Introduction

This section documents the architecture, design decisions, and internals of each component in the MRVA pipeline. It is intended for developers who want to understand, modify, or extend the system. If you only need to run the tools and generate reports, see the User Manual.

Chapters

Methodology

Describes the four-stage data pipeline: Raw → Curated → Unified → Optimized. Each stage defines the shape and purpose of the data as it moves from SARIF JSON to a query-ready SQLite database.

Implementation

Documents the four components that realize the pipeline:

• Create MRVA Analysis - Submitting a CodeQL variant analysis via the GitHub Code Scanning REST API. Covers controller repository requirements, runner configuration, query pack bundling, and the API request/response schema.
• sarif-sql - A Go CLI that downloads SARIF artifacts and transforms them into a normalized SQLite database. Documents commands, global flags, authentication modes, and the database schema.
• mrva-prep - A Go CLI that adds query-optimized indexes, extracts pre-aggregated dashboard metrics to dashboard.json, and gzip-compresses the database. Documents commands, flags, and aggregation queries.
• mrva-reports - A Blazor WebAssembly application that renders the SQLite database as a static single-page dashboard in the browser. Covers the solution structure, technology stack, two-phase loading architecture, JavaScript interop, and SPA routing on GitHub Pages.

WORK TASK 1 |
Decide whether each statement agrees with the MRVA pipeline documentation, answering yes or no and quoting the deciding words: (a) sarif-sql is written in Go; (b) the data pipeline has five stages; (c) mrva-reports runs as a server-side application.
WORK TASK 2 |
Print the portion of the MRVA pipeline documentation that opens with the words containing "Introduction" and closes with "query-ready SQLite database.", reproducing it verbatim.
The data that follows has no connection to the text above.

Data extracted from a collection
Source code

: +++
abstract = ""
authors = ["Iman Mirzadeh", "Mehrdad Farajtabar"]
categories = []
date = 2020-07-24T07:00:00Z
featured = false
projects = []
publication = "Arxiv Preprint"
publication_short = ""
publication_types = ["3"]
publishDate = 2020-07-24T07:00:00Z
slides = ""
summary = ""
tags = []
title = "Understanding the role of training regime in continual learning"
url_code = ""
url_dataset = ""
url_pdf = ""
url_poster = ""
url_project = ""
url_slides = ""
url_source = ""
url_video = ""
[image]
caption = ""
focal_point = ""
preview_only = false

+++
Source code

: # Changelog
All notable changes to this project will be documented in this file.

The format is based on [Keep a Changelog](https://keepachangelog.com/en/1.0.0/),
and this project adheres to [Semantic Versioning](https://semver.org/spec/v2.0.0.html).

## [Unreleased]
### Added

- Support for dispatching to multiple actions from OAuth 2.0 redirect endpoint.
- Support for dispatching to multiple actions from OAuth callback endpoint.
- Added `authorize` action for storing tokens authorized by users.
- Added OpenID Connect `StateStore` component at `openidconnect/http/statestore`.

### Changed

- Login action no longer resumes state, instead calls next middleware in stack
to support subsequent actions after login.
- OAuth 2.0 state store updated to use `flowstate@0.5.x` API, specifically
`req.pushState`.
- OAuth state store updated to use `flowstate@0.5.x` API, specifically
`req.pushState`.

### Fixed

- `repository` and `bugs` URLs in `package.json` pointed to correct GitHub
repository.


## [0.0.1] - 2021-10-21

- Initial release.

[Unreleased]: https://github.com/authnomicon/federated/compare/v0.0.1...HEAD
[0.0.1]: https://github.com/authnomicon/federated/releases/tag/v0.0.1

ANSWER AREA 1 |
(a) Yes: "A Go CLI that downloads SARIF artifacts and transforms them into a normalized SQLite database."
(b) No: "Describes the four-stage data pipeline: Raw → Curated → Unified → Optimized."
(c) No: "A Blazor WebAssembly application that renders the SQLite database as a static single-page dashboard in the browser."

ANSWER AREA 2 |
Introduction

This section documents the architecture, design decisions, and internals of each component in the MRVA pipeline. It is intended for developers who want to understand, modify, or extend the system. If you only need to run the tools and generate reports, see the User Manual.

Chapters

Methodology

Describes the four-stage data pipeline: Raw → Curated → Unified → Optimized. Each stage defines the shape and purpose of the data as it moves from SARIF JSON to a query-ready SQLite database.